Self-assembled superstructure of carbon-wrapped, single-crystalline Cu3P porous nanosheets: One-step synthesis and enhanced Li-ion battery anode performance

Robust superstructures of self-assembling nanoscale building blocks are of functional and practical interest for improving the performance of materials in various advanced technological applications. Herein, we successfully synthesize a self-assembled, three-dimensional (3D) superstructure of carbon-wrapped, single-crystalline Cu3P porous nanosheets by one-step heat treatment of Cu foam with a phosphorus-containing resin.
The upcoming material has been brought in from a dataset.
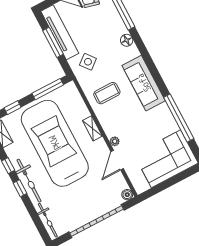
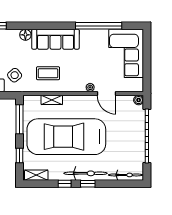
floor lamp: (127, 40) -> (25, 35), moved
coffee table: (107, 93) -> (48, 73), turned 90
shelving: (92, 128) -> (52, 100), moved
In this 3D superstructure, continuous single-crystalline Cu3P sheets are wrapped by uniform 5 nm-thick carbon shells (<30 nm thick) and have a length/thickness ratio of up to 3000. The unique arrangement of the carbon shell offers both close Cu3P to carbon contact aiding electron transport, in addition to void space required for buffering volume change of Li-ion insertion and extraction in Cu3P as a Li-ion battery anode. Furthermore, the abundant and hierarchical distribution of pores in the Cu3P provides tunnels for fast electron and Li-ion transport and an increased number of Li-ion adsorption/desorption sites. Accordingly, the unique structure has high specific capacity, highly improved rate capacity, as well as excellent cycling stability.